Os diálogos foram divulgados neste domingo (23) pelo jornal Folha de São Paulo, em reportagem com o site The Intercept Brasil. Mostram como os procuradores se articularam para proteger o então juiz e evitar que tensões entre ele e o Supremo Tribunal Federal paralisassem as investigações em março de 2016.

Ex-juiz responsável pela operação e hoje membro do governo Jair Bolsonaro, Moro não falou sobre o assunto. No Twitter, publicou, em latim, citação do filósofo romano Horácio: “Parturiunt montes, nascetur ridiculus mus [As montanhas partejam, nascerá um ridículo rato]”.

Em resposta à declaração, o ex-presidenciável do PT Fernando Haddad publicou em rede social: “‏Moro pariu um golpe”.

“Folha não detectou nenhum indício de que material da #VazaJato possa ter sido adulterado. O jornal buscou nomes de jornalistas e encontrou mensagens reais trocadas com integrantes da força-tarefa, obtendo assim um forte indício da integridade do material”, escreveu Haddad.

Também por rede social, a presidente do PT, deputada federal Gleisi Hoffmann (PR), chamou Moro de mentiroso e disse que ele foi desmascarado em uma intenção de evitar que o STF (Supremo Tribunal Federal) soubesse de apurações relacionadas a autoridades com foro especial, conduzidas por Curitiba.

“Não podia esconder do STF que investigaria políticos com foro nas cortes superiores. Fez isso para não perder o processo e continuar sua saga contra Lula”, escreveu.

Trump volta a falar em sanções e deixa possibilidade de ataque ao Irã em aberto

O presidente dos Estados Unidos, Donald Trump, que imporá sanções adicionais contra o Irã, em um esforço para impedir que Teerã obtenha armas nucleares, acrescentando que a ação militar ainda é uma possibilidade considerada por ele. Na quinta-feira, Trump já havia mencionado que imporia novas sanções a Teerã, sem dar detalhes.

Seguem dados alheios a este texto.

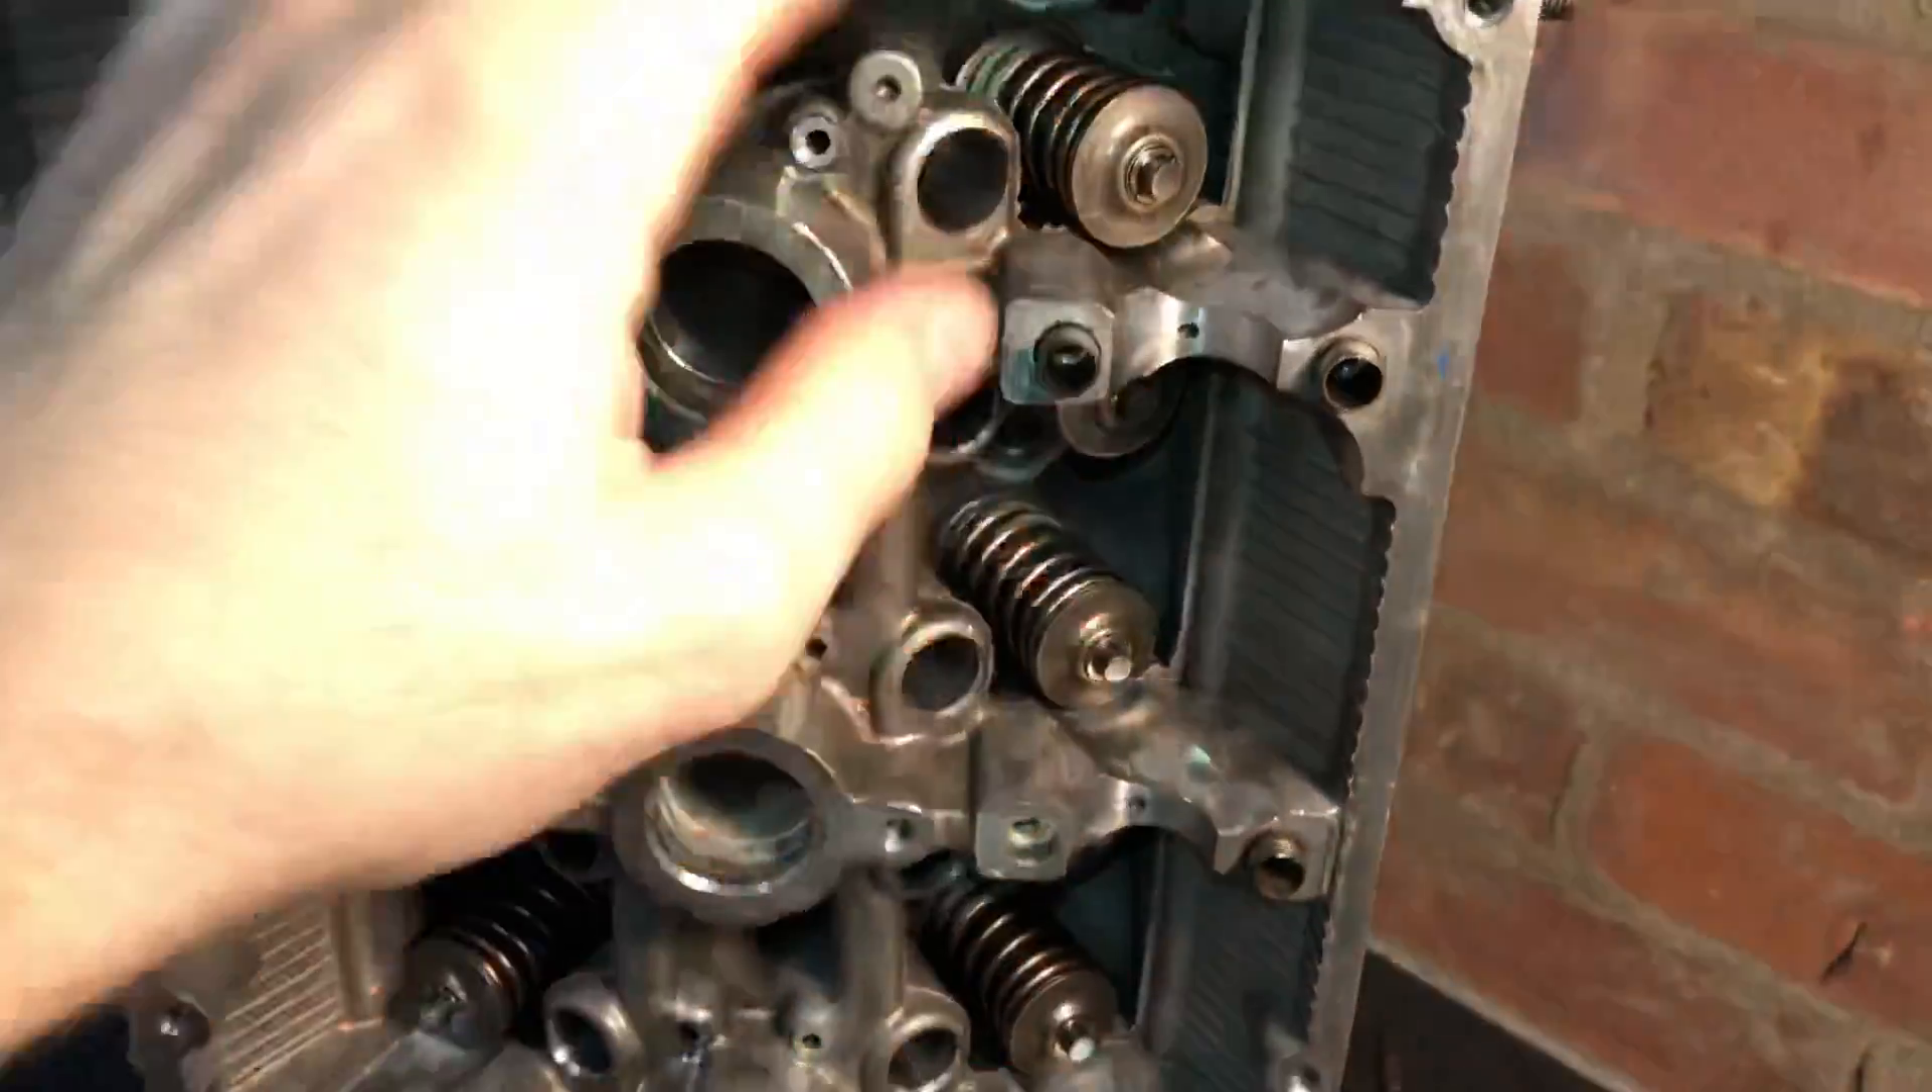We've got the kelford cams to go on there the brand new lifters to go in as well.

Hoje mais cedo, o Irã advertiu aos EUA que qualquer ataque contra seu território teria consequências devastadoras para os seus interesses na região.

Os comentários de Trump a repórteres na Casa Branca ocorrem após o presidente ter cancelado, na última hora, um ataque contra o Irã para retaliar a derrubada de um drone militar americano na quinta-feira.

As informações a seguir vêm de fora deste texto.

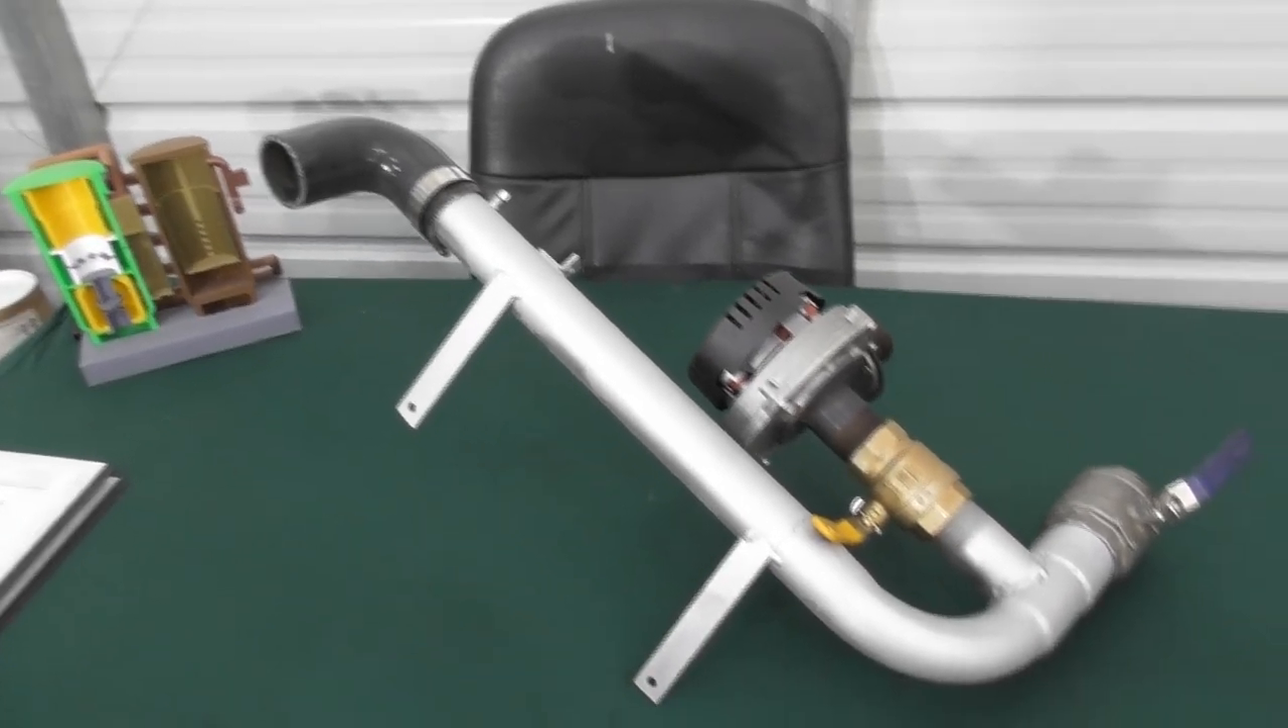So here we've got our final leak tested painted assembly and we've got the tabs support tabs on and we're starting the final assembly process.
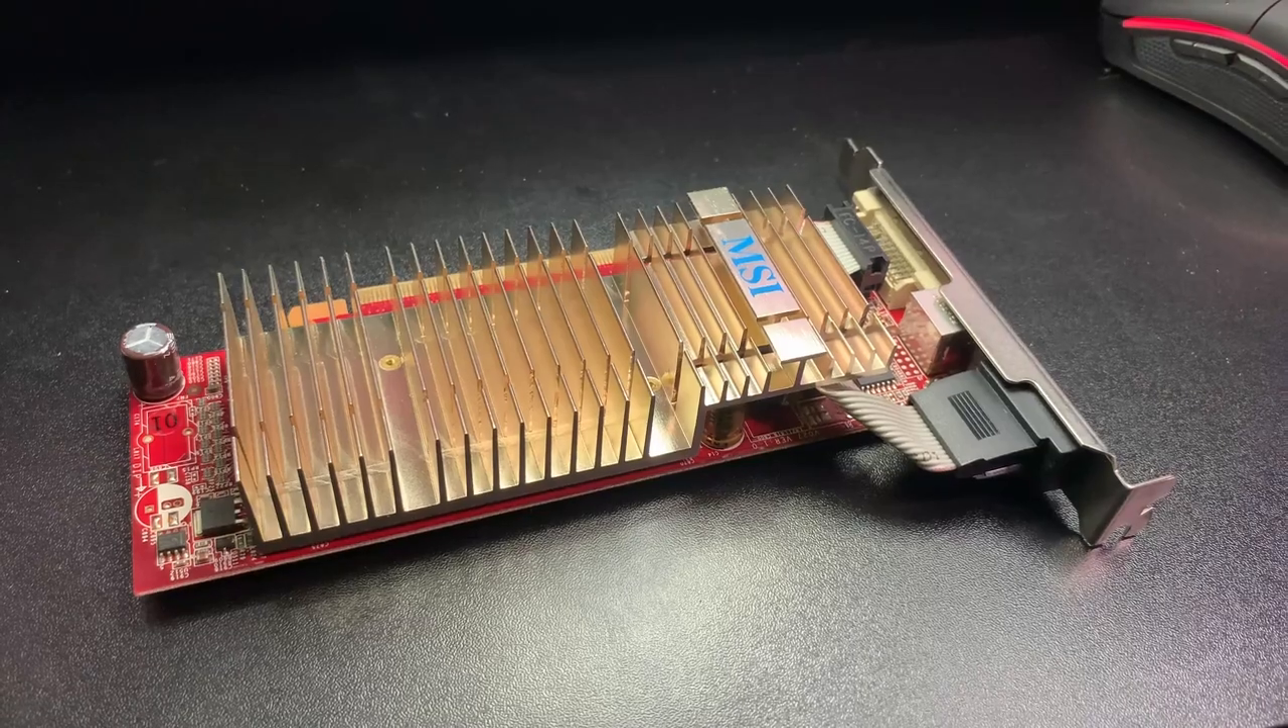Now the card's back together again, ready for testing.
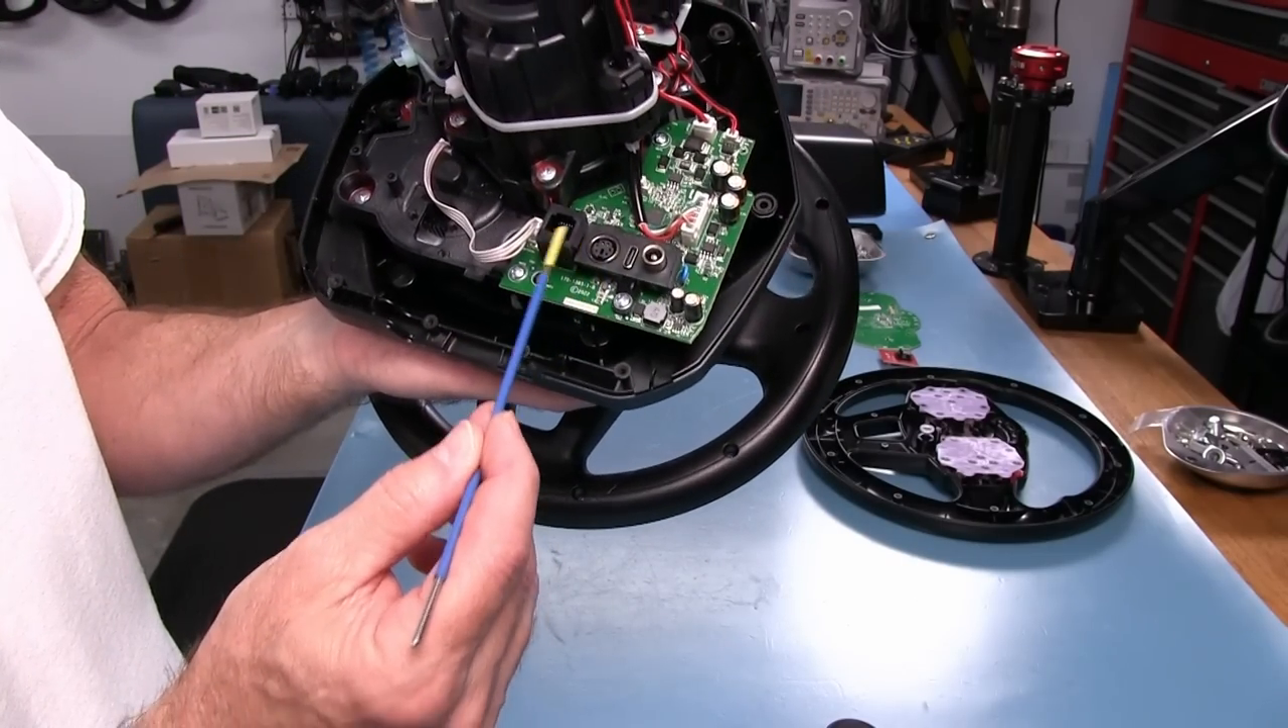First off, we'll see the main board sitting here and we have the connectors actually soldered to or attached to this board.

Ao mesmo tempo, Trump afirmou que se os iranianos desistirem de seu programa nuclear, ele se tornaria seu “melhor amigo”. “Não vamos deixar o Irã obter armas nucleares e, quando aceitarem (iranianos) isso, serão um país rico, ficarão muito felizes e eu serei seu melhor amigo. Espero que isso aconteça”, disse Trump.

“Mas se os líderes iranianos se comportarem mal, eles terão um dia muito ruim”, acrescentou antes de embarcar num voo para a residência presidencial de Camp David, onde discutirá essa crise com várias autoridades.